MacEwan University people are at the heart of Edmonton
Wendy Brost recalls when she accepted her first job at MacEwan University in Edmonton, a newlywed starting work in an entry-level position as an event planner. That was 20 years ago, and now she’s MacEwan’s director of residence and hospitality services.
“I feel like I’ve grown up at MacEwan,” she says.
MacEwan, which began as a community college in 1971, is now a public university with a campus in the heart of Edmonton. Annette Trimbee, the university’s president and vice-chancellor, is proud of how MacEwan has evolved from the days when it held classes in a former supermarket.
“We are a key catalyst to energy in the downtown.” says Trimbee. “We bring a quarter of the city’s population into the downtown core, so that’s a big deal.”
A one-time deputy minister in the provincial government with a background in limnology (water science), Trimbee talks about life at an undergraduate university as a place for transformation.
“One of the things about university is you can see your work in action,” she says. “There’s a line of sight. When you’re a university president you see the students, you see them arrive, you see them transform, you see them walk across the stage. There’s this sense of being on the front line that you don’t really get at other institutions.”
Brost adds that working at MacEwan “feels like you’re part of something bigger than just coming to work every day. I manage a residence, so I always say we’re the biggest classroom on campus; we’re teaching them how to run the heat, how to manage their budgets, to pay rent.”
Looking back over her own career at the university, Brost says she’s grateful for the support she was given that allowed her to move from role to role, which includes access to the university’s course offerings as well as funds for continuing education and certification.
“Any time a challenge has been brought to me I’ve been able to put up my hand and it’s been accepted.
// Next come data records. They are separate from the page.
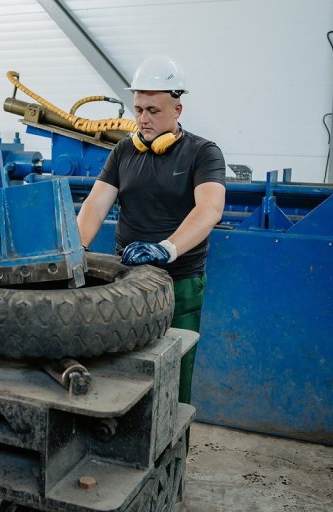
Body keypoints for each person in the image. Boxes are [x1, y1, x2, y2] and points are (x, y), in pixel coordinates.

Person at [77, 55, 225, 406]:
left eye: (153, 111)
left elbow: (210, 209)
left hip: (180, 285)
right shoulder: (124, 150)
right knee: (121, 376)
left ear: (178, 110)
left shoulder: (203, 153)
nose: (143, 119)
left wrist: (167, 249)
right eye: (139, 108)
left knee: (174, 379)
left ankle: (174, 456)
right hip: (126, 284)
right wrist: (75, 247)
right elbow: (95, 205)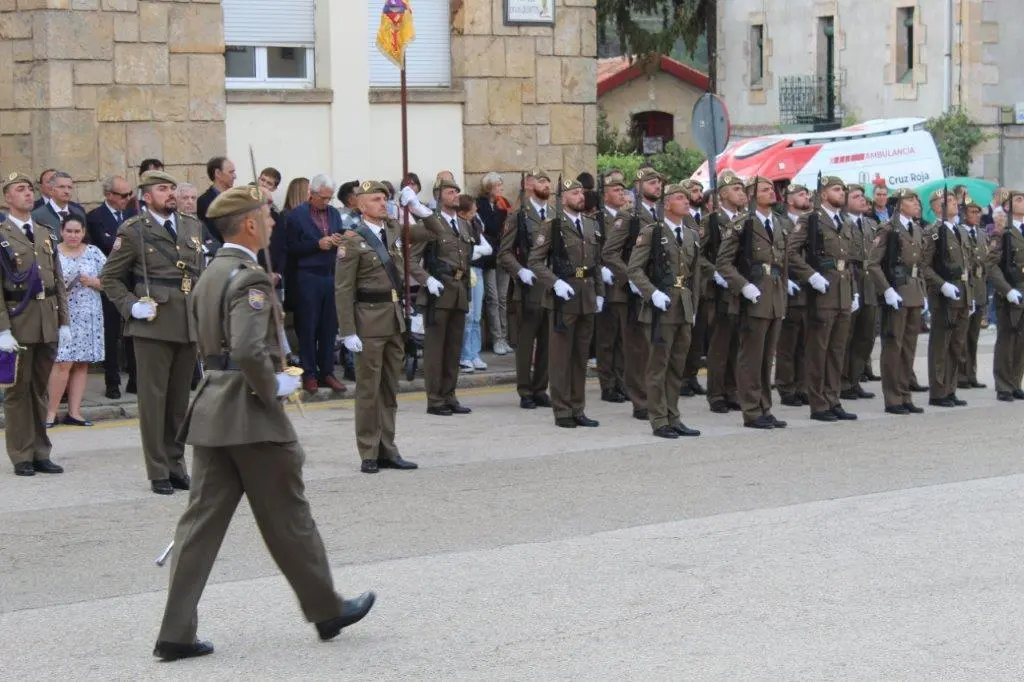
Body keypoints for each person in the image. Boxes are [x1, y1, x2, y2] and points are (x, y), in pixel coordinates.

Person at [153, 185, 374, 662]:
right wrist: (274, 385)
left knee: (198, 526)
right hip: (250, 413)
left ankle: (176, 631)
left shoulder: (211, 271)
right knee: (290, 518)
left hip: (213, 408)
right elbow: (249, 349)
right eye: (267, 216)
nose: (273, 223)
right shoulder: (249, 277)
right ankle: (327, 609)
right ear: (250, 224)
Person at [100, 171, 205, 494]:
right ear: (146, 196)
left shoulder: (191, 225)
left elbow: (199, 274)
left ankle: (176, 465)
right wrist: (130, 305)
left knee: (179, 402)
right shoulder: (134, 230)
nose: (170, 193)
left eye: (172, 188)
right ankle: (158, 469)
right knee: (154, 401)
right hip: (154, 321)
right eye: (162, 189)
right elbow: (109, 278)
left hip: (187, 320)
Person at [335, 181, 419, 474]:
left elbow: (432, 231)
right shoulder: (352, 241)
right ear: (361, 205)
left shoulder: (393, 230)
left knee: (389, 390)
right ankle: (369, 450)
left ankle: (388, 448)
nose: (383, 203)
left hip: (394, 319)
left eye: (385, 198)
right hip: (368, 322)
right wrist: (348, 331)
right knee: (368, 391)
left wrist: (416, 207)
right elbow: (343, 289)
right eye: (376, 199)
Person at [0, 172, 71, 476]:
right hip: (18, 322)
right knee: (18, 391)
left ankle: (41, 451)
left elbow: (58, 279)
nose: (28, 193)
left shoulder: (44, 232)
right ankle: (21, 454)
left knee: (40, 389)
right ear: (7, 198)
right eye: (20, 189)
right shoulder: (2, 234)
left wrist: (64, 321)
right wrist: (2, 329)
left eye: (30, 189)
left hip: (46, 321)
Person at [527, 177, 605, 428]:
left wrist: (600, 293)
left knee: (580, 358)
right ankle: (562, 411)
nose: (580, 196)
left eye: (581, 192)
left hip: (586, 296)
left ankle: (578, 408)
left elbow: (596, 263)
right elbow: (535, 262)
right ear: (562, 198)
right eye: (574, 193)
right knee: (560, 359)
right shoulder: (552, 225)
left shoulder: (591, 224)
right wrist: (555, 283)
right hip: (563, 299)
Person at [627, 182, 702, 439]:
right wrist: (652, 293)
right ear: (667, 203)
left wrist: (694, 307)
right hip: (661, 308)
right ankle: (659, 420)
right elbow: (634, 269)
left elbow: (695, 275)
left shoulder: (691, 234)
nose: (686, 201)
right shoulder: (652, 232)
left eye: (687, 197)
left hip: (683, 306)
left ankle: (673, 416)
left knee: (677, 366)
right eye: (680, 197)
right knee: (658, 366)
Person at [716, 176, 789, 430]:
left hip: (774, 295)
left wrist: (784, 296)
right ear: (751, 196)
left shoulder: (778, 222)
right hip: (754, 295)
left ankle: (765, 407)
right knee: (751, 357)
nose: (772, 192)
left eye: (772, 189)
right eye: (765, 189)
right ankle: (751, 410)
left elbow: (783, 264)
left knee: (767, 358)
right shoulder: (742, 224)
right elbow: (723, 263)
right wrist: (743, 286)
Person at [787, 176, 860, 422]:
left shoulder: (845, 221)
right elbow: (791, 253)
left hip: (843, 293)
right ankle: (818, 404)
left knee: (837, 351)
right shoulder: (810, 219)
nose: (842, 193)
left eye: (843, 189)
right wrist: (810, 276)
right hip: (822, 293)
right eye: (836, 189)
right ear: (823, 194)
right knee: (818, 351)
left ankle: (833, 399)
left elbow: (849, 261)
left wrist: (854, 290)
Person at [405, 178, 474, 416]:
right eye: (450, 191)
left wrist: (467, 291)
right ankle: (435, 400)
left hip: (459, 292)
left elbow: (466, 261)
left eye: (457, 191)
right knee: (435, 351)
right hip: (438, 293)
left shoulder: (464, 225)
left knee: (454, 349)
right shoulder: (430, 225)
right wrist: (427, 280)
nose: (455, 195)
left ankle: (449, 395)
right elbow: (411, 260)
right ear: (438, 196)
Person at [603, 168, 664, 421]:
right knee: (637, 349)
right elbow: (609, 253)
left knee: (656, 347)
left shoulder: (663, 214)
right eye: (651, 182)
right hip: (633, 292)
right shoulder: (628, 215)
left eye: (659, 182)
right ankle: (641, 402)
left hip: (658, 288)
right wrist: (630, 278)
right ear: (637, 186)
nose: (657, 186)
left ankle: (656, 398)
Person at [284, 174, 347, 394]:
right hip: (307, 276)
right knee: (307, 327)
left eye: (330, 198)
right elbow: (290, 248)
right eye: (323, 198)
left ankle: (327, 372)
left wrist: (338, 240)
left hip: (329, 274)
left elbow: (340, 234)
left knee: (329, 327)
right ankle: (309, 373)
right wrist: (316, 244)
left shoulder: (334, 213)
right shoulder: (296, 216)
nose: (326, 202)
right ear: (312, 193)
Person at [867, 188, 928, 415]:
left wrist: (923, 292)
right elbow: (873, 264)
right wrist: (887, 291)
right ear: (900, 204)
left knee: (908, 347)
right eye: (911, 199)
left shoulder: (916, 229)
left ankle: (905, 395)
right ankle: (893, 398)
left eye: (916, 199)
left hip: (913, 292)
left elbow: (920, 265)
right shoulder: (887, 229)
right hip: (896, 292)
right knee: (894, 346)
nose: (916, 203)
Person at [498, 170, 552, 410]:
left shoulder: (555, 214)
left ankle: (540, 388)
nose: (546, 184)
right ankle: (525, 390)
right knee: (526, 342)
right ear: (529, 186)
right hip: (528, 288)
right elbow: (504, 253)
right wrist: (520, 271)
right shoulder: (518, 216)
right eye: (540, 181)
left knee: (548, 343)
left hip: (551, 287)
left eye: (547, 181)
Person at [44, 216, 106, 427]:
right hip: (63, 315)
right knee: (62, 362)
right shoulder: (52, 251)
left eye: (77, 231)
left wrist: (95, 282)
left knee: (81, 363)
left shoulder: (94, 252)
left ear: (84, 232)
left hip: (89, 315)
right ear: (61, 231)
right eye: (69, 231)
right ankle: (50, 413)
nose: (73, 235)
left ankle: (75, 412)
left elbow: (111, 280)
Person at [87, 175, 137, 399]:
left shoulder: (134, 215)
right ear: (109, 195)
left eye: (129, 194)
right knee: (111, 333)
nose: (127, 198)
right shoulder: (95, 217)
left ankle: (135, 379)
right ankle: (112, 382)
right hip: (109, 282)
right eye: (123, 195)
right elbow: (105, 245)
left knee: (134, 331)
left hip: (132, 280)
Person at [921, 189, 972, 408]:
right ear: (936, 207)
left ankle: (950, 389)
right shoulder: (933, 232)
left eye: (953, 200)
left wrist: (970, 295)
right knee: (940, 345)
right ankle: (938, 391)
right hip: (944, 296)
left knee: (956, 345)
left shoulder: (960, 230)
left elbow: (968, 265)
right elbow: (924, 266)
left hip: (962, 294)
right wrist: (942, 285)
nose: (954, 203)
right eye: (948, 201)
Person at [703, 171, 746, 415]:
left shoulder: (746, 219)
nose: (741, 193)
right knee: (720, 345)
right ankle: (716, 394)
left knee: (737, 343)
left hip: (741, 288)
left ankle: (732, 390)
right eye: (736, 189)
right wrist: (714, 273)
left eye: (742, 189)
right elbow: (699, 255)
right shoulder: (711, 221)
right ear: (723, 194)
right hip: (719, 291)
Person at [839, 184, 878, 401]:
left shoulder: (871, 224)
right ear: (845, 202)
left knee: (866, 335)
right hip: (850, 277)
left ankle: (854, 380)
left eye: (863, 196)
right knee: (847, 334)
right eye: (856, 196)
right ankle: (842, 382)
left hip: (869, 281)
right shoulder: (842, 223)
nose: (862, 199)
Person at [774, 183, 811, 407]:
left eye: (807, 193)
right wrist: (784, 279)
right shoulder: (780, 223)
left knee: (805, 343)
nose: (806, 197)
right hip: (790, 286)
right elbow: (777, 253)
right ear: (789, 199)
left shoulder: (810, 221)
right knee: (787, 344)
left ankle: (802, 386)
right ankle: (786, 387)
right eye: (801, 194)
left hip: (809, 288)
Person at [594, 170, 628, 404]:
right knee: (607, 339)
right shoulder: (597, 219)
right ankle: (607, 385)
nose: (621, 194)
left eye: (622, 190)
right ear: (605, 195)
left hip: (625, 283)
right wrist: (600, 270)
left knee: (623, 339)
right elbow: (591, 250)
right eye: (616, 190)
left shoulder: (627, 217)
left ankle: (621, 383)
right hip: (607, 284)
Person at [986, 191, 1024, 402]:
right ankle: (1003, 385)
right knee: (1007, 339)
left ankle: (1016, 382)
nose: (1023, 203)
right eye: (1019, 200)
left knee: (1021, 341)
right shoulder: (1002, 232)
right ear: (1007, 207)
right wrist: (1007, 290)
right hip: (1010, 292)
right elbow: (991, 265)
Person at [475, 173, 511, 356]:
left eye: (501, 185)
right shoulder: (481, 205)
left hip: (504, 255)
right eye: (497, 186)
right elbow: (492, 227)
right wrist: (501, 211)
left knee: (503, 298)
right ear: (489, 188)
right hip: (489, 258)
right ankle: (497, 339)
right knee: (493, 298)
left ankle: (504, 337)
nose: (501, 189)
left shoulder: (503, 203)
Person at [680, 179, 710, 396]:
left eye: (700, 190)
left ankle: (691, 376)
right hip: (687, 282)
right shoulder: (682, 218)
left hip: (703, 284)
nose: (698, 194)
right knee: (685, 336)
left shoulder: (706, 218)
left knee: (698, 336)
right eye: (693, 191)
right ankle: (681, 379)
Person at [458, 195, 493, 373]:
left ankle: (474, 354)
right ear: (463, 212)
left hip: (476, 272)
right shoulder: (457, 226)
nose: (475, 212)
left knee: (477, 316)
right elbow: (464, 253)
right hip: (465, 272)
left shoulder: (475, 225)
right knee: (468, 316)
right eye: (472, 211)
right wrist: (474, 251)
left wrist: (474, 250)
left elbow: (488, 249)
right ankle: (464, 355)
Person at [958, 196, 988, 390]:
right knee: (962, 335)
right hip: (965, 287)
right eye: (972, 212)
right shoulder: (959, 232)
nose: (976, 215)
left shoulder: (982, 234)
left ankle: (971, 373)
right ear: (964, 214)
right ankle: (961, 375)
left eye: (978, 212)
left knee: (973, 335)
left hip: (979, 287)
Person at [32, 171, 86, 239]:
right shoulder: (37, 216)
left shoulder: (79, 212)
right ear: (51, 190)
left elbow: (85, 239)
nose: (66, 191)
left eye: (69, 187)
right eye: (61, 187)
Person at [196, 156, 237, 245]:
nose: (235, 176)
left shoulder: (236, 199)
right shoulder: (205, 202)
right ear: (217, 173)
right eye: (231, 172)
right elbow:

We’ve had several staff start off as an administrative assistant, and they’ll get access to those learning funds and end up getting their business degree,” she says.
“I often say that you feel like you win the lottery when you work at MacEwan because of the supports that are here for you. It’s so much different than in private industry.”
Trimbee says MacEwan has created “an ecosystem, an environment where faculty are really more like entrepreneurs than most people think, because they design courses, they design research, they have to be very self–motivated. And if they thrive, then our students thrive as well. MacEwan is ubiquitous, we are everywhere.
“It’s an incredible place to learn,” she says. “You just walk down the halls and there are public lectures on everything. It’s a place buzzing with scholarly activity, so it’s really easy to get microdoses of learning every day.”
Trimbee puts this down to MacEwan’s crucial location at the heart of the city.
“We’re in the mix,” she says. “We’re everywhere downtown. Most of our graduates stay in Alberta, most of them stay in Edmonton, and our faculty and staff are very, very engaged. All these task forces and committees and not-for-profits that deal with inner city issues, they’re populated with people from MacEwan. We encourage that for our faculty and staff.”